There’s nothing like a challenge and these reports threw down the gauntlet. SD Worx carried out its own research at the end of last year which showed that almost two-thirds (65%) of global organisations were using multiple payroll systems across different geographic markets. More than 5% of those polled admitted to having no automated payroll system in place and rely solely on manual processes. Only 29% had one single system of record in place, offering all-encompassing payroll services.


So why is the harmonising, centralising and reporting on payroll and HR globally proving so complex and expensive? When we put this questions to delegates of HR Tech World in Paris last year they told us that one of the main problems was maintaining compliancy with legislation in each country coupled by the threat of potentially huge corporate fines. According to PWC, payroll errors cost the average FTSE 100 company between £10 million and £30 million per year, so we’re not talking small change here.

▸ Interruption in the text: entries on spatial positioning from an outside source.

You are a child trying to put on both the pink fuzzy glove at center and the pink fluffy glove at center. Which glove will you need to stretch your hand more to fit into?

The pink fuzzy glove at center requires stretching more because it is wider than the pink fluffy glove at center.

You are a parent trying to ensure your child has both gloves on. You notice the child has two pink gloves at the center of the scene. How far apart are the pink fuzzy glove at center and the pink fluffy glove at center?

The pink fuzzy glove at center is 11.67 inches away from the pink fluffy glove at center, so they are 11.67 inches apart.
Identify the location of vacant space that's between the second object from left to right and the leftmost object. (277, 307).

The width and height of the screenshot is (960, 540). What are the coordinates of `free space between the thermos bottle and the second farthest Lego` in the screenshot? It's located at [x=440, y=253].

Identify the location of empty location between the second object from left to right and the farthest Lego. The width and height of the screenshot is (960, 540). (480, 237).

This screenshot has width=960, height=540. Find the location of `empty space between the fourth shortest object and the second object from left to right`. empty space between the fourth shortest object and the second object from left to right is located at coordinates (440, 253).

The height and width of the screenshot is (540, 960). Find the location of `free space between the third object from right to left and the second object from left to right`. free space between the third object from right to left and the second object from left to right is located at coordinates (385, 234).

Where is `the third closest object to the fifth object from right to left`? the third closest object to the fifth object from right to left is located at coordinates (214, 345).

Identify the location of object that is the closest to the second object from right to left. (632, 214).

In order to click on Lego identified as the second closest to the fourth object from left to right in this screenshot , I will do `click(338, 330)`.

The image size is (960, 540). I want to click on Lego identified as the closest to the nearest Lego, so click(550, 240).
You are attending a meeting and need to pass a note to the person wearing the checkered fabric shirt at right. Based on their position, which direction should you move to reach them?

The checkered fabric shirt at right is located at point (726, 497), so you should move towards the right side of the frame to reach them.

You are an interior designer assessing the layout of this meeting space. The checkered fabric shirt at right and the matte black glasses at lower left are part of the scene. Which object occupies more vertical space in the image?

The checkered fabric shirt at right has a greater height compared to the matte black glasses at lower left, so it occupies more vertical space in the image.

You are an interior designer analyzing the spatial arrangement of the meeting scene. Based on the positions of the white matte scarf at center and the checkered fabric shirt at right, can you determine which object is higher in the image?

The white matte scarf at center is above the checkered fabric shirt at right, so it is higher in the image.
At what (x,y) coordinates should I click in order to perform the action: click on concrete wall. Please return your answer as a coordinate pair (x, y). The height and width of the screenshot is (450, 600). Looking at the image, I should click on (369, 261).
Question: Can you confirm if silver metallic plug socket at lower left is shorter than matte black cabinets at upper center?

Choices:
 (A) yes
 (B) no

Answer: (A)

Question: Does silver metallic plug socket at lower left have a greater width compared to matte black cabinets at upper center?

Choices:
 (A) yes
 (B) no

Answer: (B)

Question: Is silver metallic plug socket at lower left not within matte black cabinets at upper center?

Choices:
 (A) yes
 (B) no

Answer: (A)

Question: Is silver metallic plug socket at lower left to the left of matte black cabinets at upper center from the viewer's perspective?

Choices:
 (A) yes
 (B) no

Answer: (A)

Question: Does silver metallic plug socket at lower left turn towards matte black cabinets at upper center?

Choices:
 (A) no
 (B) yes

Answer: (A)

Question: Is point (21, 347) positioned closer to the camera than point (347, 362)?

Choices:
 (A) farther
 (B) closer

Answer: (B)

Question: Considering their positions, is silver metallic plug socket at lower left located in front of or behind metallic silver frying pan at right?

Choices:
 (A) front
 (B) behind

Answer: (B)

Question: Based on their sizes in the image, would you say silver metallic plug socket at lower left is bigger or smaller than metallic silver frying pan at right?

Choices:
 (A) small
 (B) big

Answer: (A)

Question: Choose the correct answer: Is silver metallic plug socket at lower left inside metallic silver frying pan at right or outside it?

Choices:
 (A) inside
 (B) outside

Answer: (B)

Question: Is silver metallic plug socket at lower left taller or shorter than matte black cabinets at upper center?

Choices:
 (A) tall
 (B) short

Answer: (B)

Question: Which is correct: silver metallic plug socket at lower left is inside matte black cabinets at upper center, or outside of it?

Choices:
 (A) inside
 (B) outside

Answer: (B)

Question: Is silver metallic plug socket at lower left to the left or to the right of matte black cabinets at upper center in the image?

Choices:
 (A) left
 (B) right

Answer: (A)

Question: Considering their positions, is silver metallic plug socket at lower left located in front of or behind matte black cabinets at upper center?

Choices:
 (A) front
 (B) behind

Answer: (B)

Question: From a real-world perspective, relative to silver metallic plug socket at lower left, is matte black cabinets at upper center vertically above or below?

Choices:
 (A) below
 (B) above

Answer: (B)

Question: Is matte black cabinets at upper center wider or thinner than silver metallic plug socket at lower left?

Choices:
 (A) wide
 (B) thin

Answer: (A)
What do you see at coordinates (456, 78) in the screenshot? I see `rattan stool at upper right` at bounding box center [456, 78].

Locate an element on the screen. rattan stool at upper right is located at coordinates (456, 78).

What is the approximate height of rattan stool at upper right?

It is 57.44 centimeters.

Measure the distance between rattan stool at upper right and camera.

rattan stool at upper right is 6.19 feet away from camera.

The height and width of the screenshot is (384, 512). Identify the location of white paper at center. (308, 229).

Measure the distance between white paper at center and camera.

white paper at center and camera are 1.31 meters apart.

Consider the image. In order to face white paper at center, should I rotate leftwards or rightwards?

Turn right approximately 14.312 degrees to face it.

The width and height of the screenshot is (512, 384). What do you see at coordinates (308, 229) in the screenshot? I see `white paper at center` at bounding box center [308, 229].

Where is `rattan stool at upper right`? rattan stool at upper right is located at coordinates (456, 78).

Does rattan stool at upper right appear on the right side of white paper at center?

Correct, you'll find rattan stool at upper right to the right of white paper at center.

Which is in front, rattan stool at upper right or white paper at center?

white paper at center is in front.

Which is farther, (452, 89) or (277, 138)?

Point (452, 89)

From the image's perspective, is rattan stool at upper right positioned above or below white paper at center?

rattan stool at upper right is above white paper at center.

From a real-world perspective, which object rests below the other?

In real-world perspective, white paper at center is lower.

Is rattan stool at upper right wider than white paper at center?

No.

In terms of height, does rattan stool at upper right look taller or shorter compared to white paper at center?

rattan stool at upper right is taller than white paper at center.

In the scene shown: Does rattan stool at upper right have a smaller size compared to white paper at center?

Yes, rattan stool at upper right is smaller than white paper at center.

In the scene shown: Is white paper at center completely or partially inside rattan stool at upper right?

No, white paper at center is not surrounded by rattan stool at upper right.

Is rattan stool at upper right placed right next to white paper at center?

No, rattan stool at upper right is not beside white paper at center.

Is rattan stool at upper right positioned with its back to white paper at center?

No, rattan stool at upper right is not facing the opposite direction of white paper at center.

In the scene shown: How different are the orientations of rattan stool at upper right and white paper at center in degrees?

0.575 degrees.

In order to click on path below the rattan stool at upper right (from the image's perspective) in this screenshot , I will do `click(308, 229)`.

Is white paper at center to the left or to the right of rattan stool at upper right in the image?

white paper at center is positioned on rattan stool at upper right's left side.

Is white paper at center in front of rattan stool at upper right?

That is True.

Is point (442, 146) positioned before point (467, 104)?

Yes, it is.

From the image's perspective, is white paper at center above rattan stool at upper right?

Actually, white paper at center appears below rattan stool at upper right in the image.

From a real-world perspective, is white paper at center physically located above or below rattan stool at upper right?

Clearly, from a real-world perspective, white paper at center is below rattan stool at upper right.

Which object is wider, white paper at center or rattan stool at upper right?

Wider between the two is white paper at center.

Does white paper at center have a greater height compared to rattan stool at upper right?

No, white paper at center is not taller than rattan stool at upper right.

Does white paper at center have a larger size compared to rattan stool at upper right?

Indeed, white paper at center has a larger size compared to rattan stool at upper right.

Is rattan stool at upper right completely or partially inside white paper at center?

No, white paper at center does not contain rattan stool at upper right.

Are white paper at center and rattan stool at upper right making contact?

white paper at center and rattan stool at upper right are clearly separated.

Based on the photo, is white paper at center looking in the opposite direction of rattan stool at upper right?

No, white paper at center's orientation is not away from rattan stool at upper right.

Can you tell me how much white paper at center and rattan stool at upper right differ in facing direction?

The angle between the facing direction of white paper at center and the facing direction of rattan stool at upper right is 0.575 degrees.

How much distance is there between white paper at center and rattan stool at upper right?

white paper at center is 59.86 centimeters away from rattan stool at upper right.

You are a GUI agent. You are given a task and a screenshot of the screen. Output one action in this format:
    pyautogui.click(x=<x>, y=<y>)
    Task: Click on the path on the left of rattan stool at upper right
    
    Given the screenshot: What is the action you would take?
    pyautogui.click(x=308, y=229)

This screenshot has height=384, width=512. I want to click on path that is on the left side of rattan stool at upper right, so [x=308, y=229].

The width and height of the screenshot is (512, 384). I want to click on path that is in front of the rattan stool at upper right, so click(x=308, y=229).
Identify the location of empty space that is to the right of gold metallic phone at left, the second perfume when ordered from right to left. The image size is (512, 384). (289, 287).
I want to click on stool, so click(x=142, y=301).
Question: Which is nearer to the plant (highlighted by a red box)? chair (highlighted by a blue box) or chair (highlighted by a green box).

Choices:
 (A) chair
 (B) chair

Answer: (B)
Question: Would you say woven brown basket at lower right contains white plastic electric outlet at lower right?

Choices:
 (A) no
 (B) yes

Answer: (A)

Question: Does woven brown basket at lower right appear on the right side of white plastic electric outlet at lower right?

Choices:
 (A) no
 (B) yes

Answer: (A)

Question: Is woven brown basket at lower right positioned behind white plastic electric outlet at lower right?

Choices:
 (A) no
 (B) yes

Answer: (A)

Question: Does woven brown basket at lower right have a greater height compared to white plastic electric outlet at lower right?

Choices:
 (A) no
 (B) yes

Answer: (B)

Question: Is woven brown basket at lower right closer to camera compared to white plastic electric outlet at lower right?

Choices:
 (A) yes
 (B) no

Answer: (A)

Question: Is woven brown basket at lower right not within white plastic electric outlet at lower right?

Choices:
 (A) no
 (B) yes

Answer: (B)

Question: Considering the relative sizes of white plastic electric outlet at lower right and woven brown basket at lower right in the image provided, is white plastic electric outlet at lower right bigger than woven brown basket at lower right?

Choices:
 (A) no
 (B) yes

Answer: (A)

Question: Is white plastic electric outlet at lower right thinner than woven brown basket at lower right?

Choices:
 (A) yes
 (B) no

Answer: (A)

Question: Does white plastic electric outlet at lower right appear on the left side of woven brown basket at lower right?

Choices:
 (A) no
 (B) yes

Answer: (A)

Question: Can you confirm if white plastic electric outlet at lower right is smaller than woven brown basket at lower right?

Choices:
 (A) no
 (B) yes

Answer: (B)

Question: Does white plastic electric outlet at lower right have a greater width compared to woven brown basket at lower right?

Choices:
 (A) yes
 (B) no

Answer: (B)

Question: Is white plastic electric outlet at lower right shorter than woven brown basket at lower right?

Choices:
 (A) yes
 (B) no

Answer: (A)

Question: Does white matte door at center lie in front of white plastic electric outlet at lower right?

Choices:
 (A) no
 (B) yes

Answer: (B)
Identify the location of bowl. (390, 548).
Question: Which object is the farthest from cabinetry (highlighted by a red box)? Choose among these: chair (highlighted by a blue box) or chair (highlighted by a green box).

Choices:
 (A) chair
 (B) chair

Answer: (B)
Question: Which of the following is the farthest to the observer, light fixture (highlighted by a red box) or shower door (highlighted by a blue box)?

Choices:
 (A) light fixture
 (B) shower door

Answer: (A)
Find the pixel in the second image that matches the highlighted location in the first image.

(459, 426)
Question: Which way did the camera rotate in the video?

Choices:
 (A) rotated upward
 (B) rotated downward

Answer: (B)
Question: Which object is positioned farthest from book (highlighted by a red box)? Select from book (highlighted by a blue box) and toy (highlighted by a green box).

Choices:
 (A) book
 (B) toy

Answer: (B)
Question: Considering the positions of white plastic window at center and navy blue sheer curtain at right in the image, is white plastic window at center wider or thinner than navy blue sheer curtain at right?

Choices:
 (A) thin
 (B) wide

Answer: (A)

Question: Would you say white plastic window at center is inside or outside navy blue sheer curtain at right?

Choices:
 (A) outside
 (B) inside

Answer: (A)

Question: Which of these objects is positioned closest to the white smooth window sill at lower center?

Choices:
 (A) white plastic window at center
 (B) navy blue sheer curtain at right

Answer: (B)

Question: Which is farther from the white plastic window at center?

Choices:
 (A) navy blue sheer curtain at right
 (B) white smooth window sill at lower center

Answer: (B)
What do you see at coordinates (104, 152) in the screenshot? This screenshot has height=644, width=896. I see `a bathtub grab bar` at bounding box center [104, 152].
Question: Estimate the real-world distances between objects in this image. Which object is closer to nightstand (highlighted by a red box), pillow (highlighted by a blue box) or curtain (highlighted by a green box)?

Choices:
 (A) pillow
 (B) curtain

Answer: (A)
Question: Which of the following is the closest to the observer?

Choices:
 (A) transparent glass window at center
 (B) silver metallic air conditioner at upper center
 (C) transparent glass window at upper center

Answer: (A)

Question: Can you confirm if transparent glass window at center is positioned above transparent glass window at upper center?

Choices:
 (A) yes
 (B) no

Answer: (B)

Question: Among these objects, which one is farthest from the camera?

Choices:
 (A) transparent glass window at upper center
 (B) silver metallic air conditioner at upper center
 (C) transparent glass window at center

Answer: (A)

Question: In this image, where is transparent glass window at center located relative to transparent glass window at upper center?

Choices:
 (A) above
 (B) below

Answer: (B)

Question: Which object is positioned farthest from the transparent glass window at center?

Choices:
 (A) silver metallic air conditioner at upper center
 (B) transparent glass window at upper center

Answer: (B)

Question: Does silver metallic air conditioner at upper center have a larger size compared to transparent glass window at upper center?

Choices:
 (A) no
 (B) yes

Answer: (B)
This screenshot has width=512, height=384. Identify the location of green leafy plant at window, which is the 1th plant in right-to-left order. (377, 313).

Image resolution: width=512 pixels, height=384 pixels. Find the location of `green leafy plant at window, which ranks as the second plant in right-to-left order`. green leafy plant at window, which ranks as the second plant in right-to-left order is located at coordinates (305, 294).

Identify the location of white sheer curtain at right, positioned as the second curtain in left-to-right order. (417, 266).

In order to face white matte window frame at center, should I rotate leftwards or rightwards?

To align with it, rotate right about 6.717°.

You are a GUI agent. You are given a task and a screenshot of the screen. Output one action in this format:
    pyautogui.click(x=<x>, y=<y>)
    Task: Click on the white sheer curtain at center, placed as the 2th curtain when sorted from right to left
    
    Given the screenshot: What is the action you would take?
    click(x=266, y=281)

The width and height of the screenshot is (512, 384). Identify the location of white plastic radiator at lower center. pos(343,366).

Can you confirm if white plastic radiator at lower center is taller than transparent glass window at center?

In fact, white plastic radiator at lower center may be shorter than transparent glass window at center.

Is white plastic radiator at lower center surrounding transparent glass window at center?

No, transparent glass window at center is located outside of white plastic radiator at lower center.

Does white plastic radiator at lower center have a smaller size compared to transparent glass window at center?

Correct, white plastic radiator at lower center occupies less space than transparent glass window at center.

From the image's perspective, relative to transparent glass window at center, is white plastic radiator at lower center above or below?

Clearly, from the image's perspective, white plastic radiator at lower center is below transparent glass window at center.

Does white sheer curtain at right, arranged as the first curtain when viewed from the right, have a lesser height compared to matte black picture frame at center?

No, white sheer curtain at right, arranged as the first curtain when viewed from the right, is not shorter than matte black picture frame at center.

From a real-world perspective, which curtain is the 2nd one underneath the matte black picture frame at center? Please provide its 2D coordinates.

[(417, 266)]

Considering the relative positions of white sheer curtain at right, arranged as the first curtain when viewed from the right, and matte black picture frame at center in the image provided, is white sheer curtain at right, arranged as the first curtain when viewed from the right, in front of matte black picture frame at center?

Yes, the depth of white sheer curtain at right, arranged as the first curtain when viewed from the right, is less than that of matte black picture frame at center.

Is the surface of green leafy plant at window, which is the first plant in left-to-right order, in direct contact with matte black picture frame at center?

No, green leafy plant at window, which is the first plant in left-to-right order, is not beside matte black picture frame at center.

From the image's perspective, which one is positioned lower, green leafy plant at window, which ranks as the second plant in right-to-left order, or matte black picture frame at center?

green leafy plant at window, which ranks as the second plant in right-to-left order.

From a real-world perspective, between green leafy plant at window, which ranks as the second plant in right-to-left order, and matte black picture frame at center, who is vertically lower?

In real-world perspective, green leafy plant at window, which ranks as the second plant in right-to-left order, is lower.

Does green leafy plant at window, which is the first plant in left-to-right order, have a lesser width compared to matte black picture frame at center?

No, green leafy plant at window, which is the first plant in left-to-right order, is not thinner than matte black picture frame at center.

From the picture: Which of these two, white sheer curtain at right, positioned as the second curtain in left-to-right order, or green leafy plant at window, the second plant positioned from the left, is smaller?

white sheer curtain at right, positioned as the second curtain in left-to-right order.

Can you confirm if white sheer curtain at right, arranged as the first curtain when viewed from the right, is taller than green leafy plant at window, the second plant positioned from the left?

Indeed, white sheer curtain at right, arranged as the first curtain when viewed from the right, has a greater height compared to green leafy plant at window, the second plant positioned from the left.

Also, having multiple providers across different geographic regions is obviously not cost-effective or consistent. These issues combined to create a stressful situation for those involved who would, no doubt, much rather be focusing on HR strategy rather than time-consuming processing.


In our survey, we asked our sample about the key issues faced as a payroll professional working in a multinational organisation, Well over a half (56%) admitted to having problems with payroll accuracy across different geographic markets. Inconsistencies with the provision of high service levels was also given as a top concern by 42% and just over a third (34%) indicated payroll was too expensive. Other key issues included time-consuming partner management (29%) and lack of international reporting capabilities (20%).


It’s clear that ineffective payroll systems are eating into business profit by increasing both cost and complexity.


Often an outsourced payroll provider with a team experienced in managing risk and compliance globally is the answer. Choosing a global outsourcing provider ensures that a company avoids duplication of effort, overall making for a more consistent employee experience involving just one provider, one contract, one point of contact and the roll out of a single payroll system with visibility across all geographies.


If this is the case, it’s important to choose a partner that works globally but has local knowledge.

Most companies are facing problems of compatibility with HR and payroll systems, as each country has its own system sometimes governed by rules that don’t match with the regulations of others. This could be expensive and challenging to manage and maintain. If businesses don’t integrate they are faced with dealing with different currencies, tax and social security requirements, as well as different jurisdictions, as well as regulations.


There is also the question of mobile workers. Managing payroll for mobile employees and dealing with cross-border issues needs to be carried out in a coordinated manner so that issues in the home and host country can be addressed simultaneously.


Outsourcing partners should have alliances that cross national and international borders and can proactively support different payroll aspects. For example, S D Worx has recently formed a partnership with World First, an international payments and money transfer business, to deliver an international payments solution to our global customer base.


The partnership provides us with an efficient, fully-compliant payment solution with the means to execute international payments to over 150 countries at favourable exchange rates across 127 currencies. Our customers can seamlessly load up payments, authorise them in multiple foreign currencies and handle all of the associated reconciling and reporting. This is all done over a single platform offering enhanced control over the payment process and also providing significant time and cost savings over traditional banking methods.


The partnership is enabling us to move closer to this previously elusive industry goal of offering a truly global/single payroll solution for multinationals.